On the other hand, those aggregate statistics hide a lot of pain beneath the surface. 3.5 million Americans are long-term unemployed. Whole industries are still shut down. Women are leaving the labor force. The Black unemployment rate is still in double digits.
. @gbenga_ajilore: “To say we don’t need as much aid is ridiculous... What that signals is all we care about is white men and no one else matters.”
Then there is the virus. There’s some reason to think the latest surge won’t be as damaging economically as earlier waves. Businesses have adapted. People have gotten comfortable doing things they wouldn’t do last spring (or are ignoring the risks).
But as the surge worsens, we’re starting to see more restrictions.
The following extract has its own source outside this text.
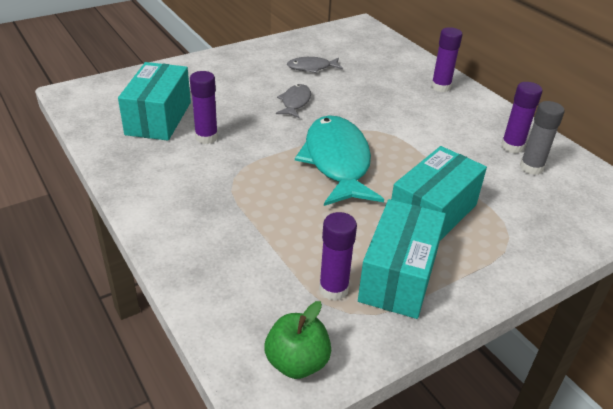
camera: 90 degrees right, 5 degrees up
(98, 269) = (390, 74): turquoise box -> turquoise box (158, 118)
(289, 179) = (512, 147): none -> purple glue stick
Powell recently reiterated that the virus itself remains the single greatest threat to the recovery: “People may lose confidence that it is safe to go out.”
One argument for aggressive stimulus is to guard against the risk, even if fairly small, of an outright reversal.
@ChrisVarvares: “You’re never quite sure if you’re near to some kind of tipping point where the stimulus might be just enough to keep you from tipping.”
But there’s also another argument: that being too cautious now could lead to an unnecessarily slow recovery that takes years to reach Black and Hispanics workers, among others.
The unprecedented stimulus last spring helped prevent the recovery from starting off as a slog. But it could still turn into one.
@KarenDynan:
“We need to recognize that the economy has only done as well as it has because we had such aggressive fiscal stimulus early on.”